* **What this task involves**
From the listing below, reproduce word for word the part that opens with the line containing "nose: (264, 224)" and closes with the line containing "right ear: (497, 357)"; reproduce nothing else.
----
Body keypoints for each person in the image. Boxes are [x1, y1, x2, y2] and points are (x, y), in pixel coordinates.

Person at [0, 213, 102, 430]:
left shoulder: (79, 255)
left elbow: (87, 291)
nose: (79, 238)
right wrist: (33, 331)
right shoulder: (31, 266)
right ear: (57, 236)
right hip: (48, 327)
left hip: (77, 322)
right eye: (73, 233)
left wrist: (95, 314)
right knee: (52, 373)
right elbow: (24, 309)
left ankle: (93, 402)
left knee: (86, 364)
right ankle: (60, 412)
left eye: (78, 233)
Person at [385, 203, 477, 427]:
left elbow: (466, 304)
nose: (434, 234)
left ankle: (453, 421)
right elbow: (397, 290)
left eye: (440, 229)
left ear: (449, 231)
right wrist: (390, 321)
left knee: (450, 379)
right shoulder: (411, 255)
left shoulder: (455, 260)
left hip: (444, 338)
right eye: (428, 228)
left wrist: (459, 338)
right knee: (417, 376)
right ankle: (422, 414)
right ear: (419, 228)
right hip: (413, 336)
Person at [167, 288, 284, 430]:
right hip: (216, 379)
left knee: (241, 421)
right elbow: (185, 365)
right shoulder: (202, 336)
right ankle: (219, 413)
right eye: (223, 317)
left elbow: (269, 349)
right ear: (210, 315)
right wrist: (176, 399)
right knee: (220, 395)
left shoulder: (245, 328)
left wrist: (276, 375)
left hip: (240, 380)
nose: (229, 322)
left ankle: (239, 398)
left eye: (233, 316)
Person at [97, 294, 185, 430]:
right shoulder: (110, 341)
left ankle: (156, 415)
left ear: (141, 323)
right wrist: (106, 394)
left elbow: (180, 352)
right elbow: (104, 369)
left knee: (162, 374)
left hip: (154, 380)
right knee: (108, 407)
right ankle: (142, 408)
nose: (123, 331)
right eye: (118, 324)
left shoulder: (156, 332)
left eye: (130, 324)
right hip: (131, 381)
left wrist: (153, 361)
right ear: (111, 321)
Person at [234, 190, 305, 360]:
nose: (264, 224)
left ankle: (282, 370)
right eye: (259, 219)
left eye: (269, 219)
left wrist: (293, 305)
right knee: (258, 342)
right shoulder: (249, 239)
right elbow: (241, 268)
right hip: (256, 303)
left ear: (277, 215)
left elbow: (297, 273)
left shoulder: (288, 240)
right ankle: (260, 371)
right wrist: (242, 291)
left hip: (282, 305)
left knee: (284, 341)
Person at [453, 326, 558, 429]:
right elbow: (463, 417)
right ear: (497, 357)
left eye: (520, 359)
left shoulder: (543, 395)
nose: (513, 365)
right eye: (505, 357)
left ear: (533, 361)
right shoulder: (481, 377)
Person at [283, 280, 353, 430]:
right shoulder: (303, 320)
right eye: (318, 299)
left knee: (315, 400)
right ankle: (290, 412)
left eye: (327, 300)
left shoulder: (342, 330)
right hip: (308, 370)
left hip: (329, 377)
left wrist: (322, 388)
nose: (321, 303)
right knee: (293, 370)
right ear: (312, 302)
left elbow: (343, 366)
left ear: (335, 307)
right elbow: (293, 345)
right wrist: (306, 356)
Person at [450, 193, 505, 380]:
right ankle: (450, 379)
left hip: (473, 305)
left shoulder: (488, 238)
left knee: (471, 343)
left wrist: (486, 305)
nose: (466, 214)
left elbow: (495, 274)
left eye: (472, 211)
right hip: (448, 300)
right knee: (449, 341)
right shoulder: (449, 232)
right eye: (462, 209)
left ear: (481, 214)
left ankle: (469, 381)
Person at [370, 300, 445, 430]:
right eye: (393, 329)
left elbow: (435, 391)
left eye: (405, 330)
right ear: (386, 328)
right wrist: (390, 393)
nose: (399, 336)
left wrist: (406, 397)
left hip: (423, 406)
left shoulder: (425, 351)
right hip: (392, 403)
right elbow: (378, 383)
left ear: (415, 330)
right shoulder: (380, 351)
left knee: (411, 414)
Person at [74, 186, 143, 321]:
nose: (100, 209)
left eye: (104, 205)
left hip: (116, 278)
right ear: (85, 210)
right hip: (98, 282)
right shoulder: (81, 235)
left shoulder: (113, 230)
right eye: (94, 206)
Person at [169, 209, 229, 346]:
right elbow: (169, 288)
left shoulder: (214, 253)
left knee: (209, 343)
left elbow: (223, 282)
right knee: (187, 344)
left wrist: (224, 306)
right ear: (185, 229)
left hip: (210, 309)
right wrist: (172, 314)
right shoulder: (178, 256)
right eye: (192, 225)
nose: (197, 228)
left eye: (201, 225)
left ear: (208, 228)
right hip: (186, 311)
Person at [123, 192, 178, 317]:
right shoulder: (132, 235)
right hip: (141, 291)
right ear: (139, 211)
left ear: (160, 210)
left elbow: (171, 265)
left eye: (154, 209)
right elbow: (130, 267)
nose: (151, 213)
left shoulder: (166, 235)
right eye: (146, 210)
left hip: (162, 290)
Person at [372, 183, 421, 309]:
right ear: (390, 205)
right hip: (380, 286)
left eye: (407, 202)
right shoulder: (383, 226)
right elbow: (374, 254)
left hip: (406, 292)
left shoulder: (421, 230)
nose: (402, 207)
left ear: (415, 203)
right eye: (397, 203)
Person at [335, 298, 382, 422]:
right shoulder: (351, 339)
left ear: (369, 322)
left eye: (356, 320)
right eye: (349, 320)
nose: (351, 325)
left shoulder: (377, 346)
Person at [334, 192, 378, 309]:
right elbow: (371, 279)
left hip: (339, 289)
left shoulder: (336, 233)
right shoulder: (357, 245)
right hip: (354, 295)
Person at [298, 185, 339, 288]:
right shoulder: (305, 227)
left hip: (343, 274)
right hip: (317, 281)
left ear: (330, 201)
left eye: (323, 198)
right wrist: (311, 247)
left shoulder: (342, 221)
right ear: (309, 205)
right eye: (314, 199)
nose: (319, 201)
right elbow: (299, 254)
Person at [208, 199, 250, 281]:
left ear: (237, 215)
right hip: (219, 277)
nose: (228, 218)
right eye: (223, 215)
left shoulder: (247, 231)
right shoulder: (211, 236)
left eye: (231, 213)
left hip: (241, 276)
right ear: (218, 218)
----
* **Expected output**
nose: (264, 224)
left ankle: (282, 370)
right eye: (259, 219)
left eye: (269, 219)
left wrist: (293, 305)
right knee: (258, 342)
right shoulder: (249, 239)
right elbow: (241, 268)
right hip: (256, 303)
left ear: (277, 215)
left elbow: (297, 273)
left shoulder: (288, 240)
right ankle: (260, 371)
right wrist: (242, 291)
left hip: (282, 305)
left knee: (284, 341)
Person at [453, 326, 558, 429]:
right elbow: (463, 417)
right ear: (497, 357)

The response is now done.